_Exercise goal_
Using the listing below, report all lines holding the word "parameter".

_Dataset_

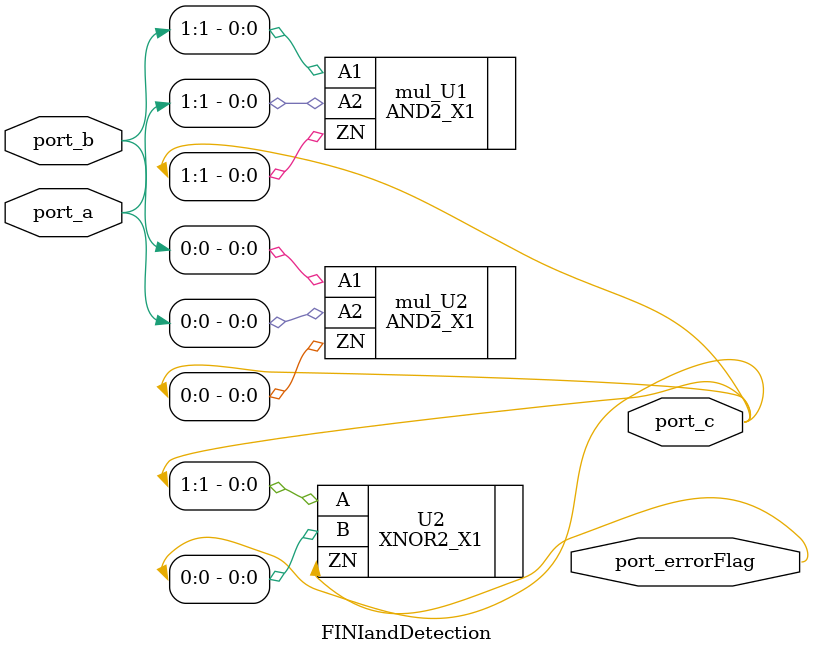
<source format=v>

module FINIandDetection ( port_a, port_b, port_c, port_errorFlag );
  input [1:0] port_a;
  input [1:0] port_b;
  output [1:0] port_c;
  output [0:0] port_errorFlag;


  XNOR2_X1 U2 ( .A(port_c[1]), .B(port_c[0]), .ZN(port_errorFlag[0]) );
  AND2_X1 mul_U2 ( .A1(port_b[0]), .A2(port_a[0]), .ZN(port_c[0]) );
  AND2_X1 mul_U1 ( .A1(port_b[1]), .A2(port_a[1]), .ZN(port_c[1]) );
endmodule


</source>
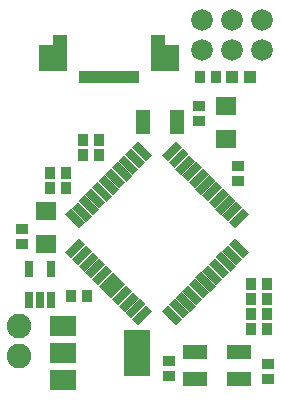
<source format=gts>
G75*
G70*
%OFA0B0*%
%FSLAX24Y24*%
%IPPOS*%
%LPD*%
%AMOC8*
5,1,8,0,0,1.08239X$1,22.5*
%
%ADD10R,0.0434X0.0356*%
%ADD11R,0.0710X0.0631*%
%ADD12R,0.0356X0.0434*%
%ADD13R,0.0395X0.0395*%
%ADD14R,0.0671X0.0277*%
%ADD15R,0.0277X0.0671*%
%ADD16R,0.0828X0.0513*%
%ADD17R,0.0474X0.0789*%
%ADD18R,0.0297X0.0552*%
%ADD19C,0.0720*%
%ADD20R,0.0198X0.0395*%
%ADD21R,0.0453X0.0866*%
%ADD22R,0.0512X0.1201*%
%ADD23R,0.0867X0.0671*%
%ADD24R,0.0867X0.1576*%
%ADD25C,0.0820*%
D10*
X000960Y005820D03*
X000960Y006332D03*
X005860Y001932D03*
X005860Y001420D03*
X009160Y001320D03*
X009160Y001832D03*
X008160Y007920D03*
X008160Y008432D03*
X006860Y009920D03*
X006860Y010432D03*
D11*
X007760Y010428D03*
X007760Y009325D03*
X001760Y006928D03*
X001760Y005825D03*
D12*
X001904Y007676D03*
X001904Y008176D03*
X002416Y008176D03*
X002416Y007676D03*
X003004Y008776D03*
X003004Y009276D03*
X003516Y009276D03*
X003516Y008776D03*
X003116Y004076D03*
X002604Y004076D03*
X006904Y011376D03*
X007416Y011376D03*
X008604Y004476D03*
X008604Y003976D03*
X008604Y003476D03*
X008604Y002976D03*
X009116Y002976D03*
X009116Y003476D03*
X009116Y003976D03*
X009116Y004476D03*
D13*
X008555Y011376D03*
X007965Y011376D03*
D14*
G36*
X005093Y008570D02*
X004620Y009042D01*
X004815Y009238D01*
X005288Y008766D01*
X005093Y008570D01*
G37*
G36*
X004871Y008347D02*
X004398Y008819D01*
X004593Y009015D01*
X005066Y008543D01*
X004871Y008347D01*
G37*
G36*
X004648Y008123D02*
X004175Y008595D01*
X004370Y008791D01*
X004843Y008319D01*
X004648Y008123D01*
G37*
G36*
X004426Y007900D02*
X003953Y008372D01*
X004148Y008568D01*
X004621Y008096D01*
X004426Y007900D01*
G37*
G36*
X004204Y007677D02*
X003731Y008149D01*
X003926Y008345D01*
X004399Y007873D01*
X004204Y007677D01*
G37*
G36*
X003982Y007454D02*
X003509Y007926D01*
X003704Y008122D01*
X004177Y007650D01*
X003982Y007454D01*
G37*
G36*
X003759Y007231D02*
X003286Y007703D01*
X003481Y007899D01*
X003954Y007427D01*
X003759Y007231D01*
G37*
G36*
X003537Y007008D02*
X003064Y007480D01*
X003259Y007676D01*
X003732Y007204D01*
X003537Y007008D01*
G37*
G36*
X003315Y006785D02*
X002842Y007257D01*
X003037Y007453D01*
X003510Y006981D01*
X003315Y006785D01*
G37*
G36*
X003092Y006562D02*
X002619Y007034D01*
X002814Y007230D01*
X003287Y006758D01*
X003092Y006562D01*
G37*
G36*
X002870Y006339D02*
X002397Y006811D01*
X002592Y007007D01*
X003065Y006535D01*
X002870Y006339D01*
G37*
G36*
X006105Y003115D02*
X005632Y003587D01*
X005827Y003783D01*
X006300Y003311D01*
X006105Y003115D01*
G37*
G36*
X006327Y003338D02*
X005854Y003810D01*
X006049Y004006D01*
X006522Y003534D01*
X006327Y003338D01*
G37*
G36*
X006550Y003561D02*
X006077Y004033D01*
X006272Y004229D01*
X006745Y003757D01*
X006550Y003561D01*
G37*
G36*
X006772Y003784D02*
X006299Y004256D01*
X006494Y004452D01*
X006967Y003980D01*
X006772Y003784D01*
G37*
G36*
X006994Y004007D02*
X006521Y004479D01*
X006716Y004675D01*
X007189Y004203D01*
X006994Y004007D01*
G37*
G36*
X007216Y004231D02*
X006743Y004703D01*
X006938Y004899D01*
X007411Y004427D01*
X007216Y004231D01*
G37*
G36*
X007439Y004454D02*
X006966Y004926D01*
X007161Y005122D01*
X007634Y004650D01*
X007439Y004454D01*
G37*
G36*
X007661Y004677D02*
X007188Y005149D01*
X007383Y005345D01*
X007856Y004873D01*
X007661Y004677D01*
G37*
G36*
X007883Y004900D02*
X007410Y005372D01*
X007605Y005568D01*
X008078Y005096D01*
X007883Y004900D01*
G37*
G36*
X008106Y005123D02*
X007633Y005595D01*
X007828Y005791D01*
X008301Y005319D01*
X008106Y005123D01*
G37*
G36*
X008328Y005346D02*
X007855Y005818D01*
X008050Y006014D01*
X008523Y005542D01*
X008328Y005346D01*
G37*
D15*
G36*
X008049Y006348D02*
X007853Y006543D01*
X008325Y007016D01*
X008521Y006821D01*
X008049Y006348D01*
G37*
G36*
X007826Y006571D02*
X007630Y006766D01*
X008102Y007239D01*
X008298Y007044D01*
X007826Y006571D01*
G37*
G36*
X007603Y006793D02*
X007407Y006988D01*
X007879Y007461D01*
X008075Y007266D01*
X007603Y006793D01*
G37*
G36*
X007380Y007015D02*
X007184Y007210D01*
X007656Y007683D01*
X007852Y007488D01*
X007380Y007015D01*
G37*
G36*
X007157Y007238D02*
X006961Y007433D01*
X007433Y007906D01*
X007629Y007711D01*
X007157Y007238D01*
G37*
G36*
X006934Y007460D02*
X006738Y007655D01*
X007210Y008128D01*
X007406Y007933D01*
X006934Y007460D01*
G37*
G36*
X006711Y007682D02*
X006515Y007877D01*
X006987Y008350D01*
X007183Y008155D01*
X006711Y007682D01*
G37*
G36*
X006488Y007904D02*
X006292Y008099D01*
X006764Y008572D01*
X006960Y008377D01*
X006488Y007904D01*
G37*
G36*
X006265Y008127D02*
X006069Y008322D01*
X006541Y008795D01*
X006737Y008600D01*
X006265Y008127D01*
G37*
G36*
X006041Y008349D02*
X005845Y008544D01*
X006317Y009017D01*
X006513Y008822D01*
X006041Y008349D01*
G37*
G36*
X005818Y008571D02*
X005622Y008766D01*
X006094Y009239D01*
X006290Y009044D01*
X005818Y008571D01*
G37*
G36*
X003264Y004670D02*
X003068Y004865D01*
X003540Y005338D01*
X003736Y005143D01*
X003264Y004670D01*
G37*
G36*
X003487Y004447D02*
X003291Y004642D01*
X003763Y005115D01*
X003959Y004920D01*
X003487Y004447D01*
G37*
G36*
X003710Y004225D02*
X003514Y004420D01*
X003986Y004893D01*
X004182Y004698D01*
X003710Y004225D01*
G37*
G36*
X003933Y004003D02*
X003737Y004198D01*
X004209Y004671D01*
X004405Y004476D01*
X003933Y004003D01*
G37*
G36*
X004156Y003780D02*
X003960Y003975D01*
X004432Y004448D01*
X004628Y004253D01*
X004156Y003780D01*
G37*
G36*
X004379Y003558D02*
X004183Y003753D01*
X004655Y004226D01*
X004851Y004031D01*
X004379Y003558D01*
G37*
G36*
X004603Y003336D02*
X004407Y003531D01*
X004879Y004004D01*
X005075Y003809D01*
X004603Y003336D01*
G37*
G36*
X004826Y003113D02*
X004630Y003308D01*
X005102Y003781D01*
X005298Y003586D01*
X004826Y003113D01*
G37*
G36*
X003041Y004892D02*
X002845Y005087D01*
X003317Y005560D01*
X003513Y005365D01*
X003041Y004892D01*
G37*
G36*
X002818Y005114D02*
X002622Y005309D01*
X003094Y005782D01*
X003290Y005587D01*
X002818Y005114D01*
G37*
G36*
X002595Y005336D02*
X002399Y005531D01*
X002871Y006004D01*
X003067Y005809D01*
X002595Y005336D01*
G37*
D16*
X006732Y002229D03*
X006732Y001324D03*
X008188Y001324D03*
X008188Y002229D03*
D17*
X006111Y009876D03*
X005009Y009876D03*
D18*
X001934Y004988D03*
X001934Y003965D03*
X001560Y003965D03*
X001186Y003965D03*
X001186Y004988D03*
D19*
X006960Y012276D03*
X006960Y013276D03*
X007960Y013276D03*
X007960Y012276D03*
X008960Y012276D03*
X008960Y013276D03*
D20*
X004746Y011392D03*
X004549Y011392D03*
X004352Y011392D03*
X004155Y011392D03*
X003958Y011392D03*
X003762Y011392D03*
X003565Y011392D03*
X003368Y011392D03*
X003171Y011392D03*
X002974Y011392D03*
D21*
X001764Y012022D03*
X005956Y012022D03*
D22*
X005494Y012189D03*
X002226Y012189D03*
D23*
X002320Y003082D03*
X002320Y002176D03*
X002320Y001271D03*
D24*
X004800Y002176D03*
D25*
X000860Y002076D03*
X000860Y003076D03*
M02*

</source>
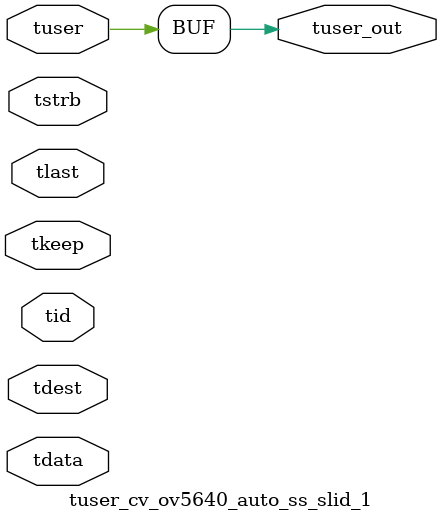
<source format=v>


`timescale 1ps/1ps

module tuser_cv_ov5640_auto_ss_slid_1 #
(
parameter C_S_AXIS_TUSER_WIDTH = 1,
parameter C_S_AXIS_TDATA_WIDTH = 32,
parameter C_S_AXIS_TID_WIDTH   = 0,
parameter C_S_AXIS_TDEST_WIDTH = 0,
parameter C_M_AXIS_TUSER_WIDTH = 1
)
(
input  [(C_S_AXIS_TUSER_WIDTH == 0 ? 1 : C_S_AXIS_TUSER_WIDTH)-1:0     ] tuser,
input  [(C_S_AXIS_TDATA_WIDTH == 0 ? 1 : C_S_AXIS_TDATA_WIDTH)-1:0     ] tdata,
input  [(C_S_AXIS_TID_WIDTH   == 0 ? 1 : C_S_AXIS_TID_WIDTH)-1:0       ] tid,
input  [(C_S_AXIS_TDEST_WIDTH == 0 ? 1 : C_S_AXIS_TDEST_WIDTH)-1:0     ] tdest,
input  [(C_S_AXIS_TDATA_WIDTH/8)-1:0 ] tkeep,
input  [(C_S_AXIS_TDATA_WIDTH/8)-1:0 ] tstrb,
input                                                                    tlast,
output [C_M_AXIS_TUSER_WIDTH-1:0] tuser_out
);

assign tuser_out = {tuser[0:0]};

endmodule


</source>
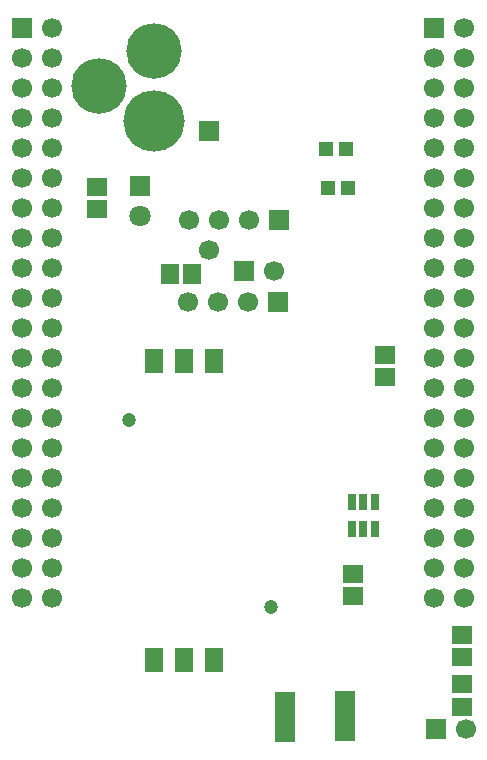
<source format=gbr>
G04 DipTrace 3.0.0.1*
G04 BottomMask.gbr*
%MOIN*%
G04 #@! TF.FileFunction,Soldermask,Bot*
G04 #@! TF.Part,Single*
%ADD54C,0.047244*%
%ADD69R,0.031496X0.055118*%
%ADD71R,0.062992X0.07874*%
%ADD77R,0.051181X0.047244*%
%ADD81C,0.204724*%
%ADD83C,0.185039*%
%ADD85R,0.059055X0.066929*%
%ADD87C,0.066929*%
%ADD89R,0.066929X0.066929*%
%ADD91R,0.066929X0.059055*%
%ADD93C,0.070866*%
%ADD95R,0.070866X0.070866*%
%ADD103R,0.067717X0.167717*%
%FSLAX26Y26*%
G04*
G70*
G90*
G75*
G01*
G04 BotMask*
%LPD*%
D103*
X1535433Y492126D3*
X1335039Y490157D3*
D95*
X853543Y2257874D3*
D93*
Y2157874D3*
D91*
X711417Y2257087D3*
Y2182283D3*
X1670079Y1621260D3*
Y1696063D3*
X1562598Y966142D3*
Y891339D3*
D89*
X1081496Y2443919D3*
D87*
Y2046281D3*
D89*
X1314961Y2145276D3*
D87*
X1214961D3*
X1114961D3*
X1014961D3*
D89*
X1313701Y1871701D3*
D87*
X1213701D3*
X1113701D3*
X1013701D3*
D83*
X900000Y2710630D3*
D81*
Y2474409D3*
D83*
X714961Y2592520D3*
D89*
X1839701Y449701D3*
D87*
X1939701D3*
D89*
X1199701Y1974701D3*
D87*
X1299701D3*
D91*
X1926701Y763701D3*
Y688898D3*
D77*
X1545276Y2253543D3*
X1478346D3*
X1473228Y2381496D3*
X1540157D3*
D91*
X1926701Y598701D3*
Y523898D3*
D85*
X952701Y1964701D3*
X1027504D3*
D71*
X899362Y1675591D3*
X999362D3*
X1099362D3*
Y679528D3*
X999362D3*
X899362D3*
D54*
X1289126Y857480D3*
X816685Y1479528D3*
D69*
X1560661Y1206299D3*
X1598063D3*
X1635465D3*
Y1115748D3*
X1598063D3*
X1560661D3*
D89*
X1833465Y2785433D3*
D87*
X1933465D3*
X1833465Y2685433D3*
X1933465D3*
X1833465Y2585433D3*
X1933465D3*
X1833465Y2485433D3*
X1933465D3*
X1833465Y2385433D3*
X1933465D3*
X1833465Y2285433D3*
X1933465D3*
X1833465Y2185433D3*
X1933465D3*
X1833465Y2085433D3*
X1933465D3*
X1833465Y1985433D3*
X1933465D3*
X1833465Y1885433D3*
X1933465D3*
X1833465Y1785433D3*
X1933465D3*
X1833465Y1685433D3*
X1933465D3*
X1833465Y1585433D3*
X1933465D3*
X1833465Y1485433D3*
X1933465D3*
X1833465Y1385433D3*
X1933465D3*
X1833465Y1285433D3*
X1933465D3*
X1833465Y1185433D3*
X1933465D3*
X1833465Y1085433D3*
X1933465D3*
X1833465Y985433D3*
X1933465D3*
X1833465Y885433D3*
X1933465D3*
D89*
X458661Y2785433D3*
D87*
X558661D3*
X458661Y2685433D3*
X558661D3*
X458661Y2585433D3*
X558661D3*
X458661Y2485433D3*
X558661D3*
X458661Y2385433D3*
X558661D3*
X458661Y2285433D3*
X558661D3*
X458661Y2185433D3*
X558661D3*
X458661Y2085433D3*
X558661D3*
X458661Y1985433D3*
X558661D3*
X458661Y1885433D3*
X558661D3*
X458661Y1785433D3*
X558661D3*
X458661Y1685433D3*
X558661D3*
X458661Y1585433D3*
X558661D3*
X458661Y1485433D3*
X558661D3*
X458661Y1385433D3*
X558661D3*
X458661Y1285433D3*
X558661D3*
X458661Y1185433D3*
X558661D3*
X458661Y1085433D3*
X558661D3*
X458661Y985433D3*
X558661D3*
X458661Y885433D3*
X558661D3*
M02*

</source>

_Response to this exercise_
parameter C_S_AXIS_TUSER_WIDTH = 1,
parameter C_S_AXIS_TDATA_WIDTH = 32,
parameter C_S_AXIS_TID_WIDTH   = 0,
parameter C_S_AXIS_TDEST_WIDTH = 0,
parameter C_M_AXIS_TUSER_WIDTH = 1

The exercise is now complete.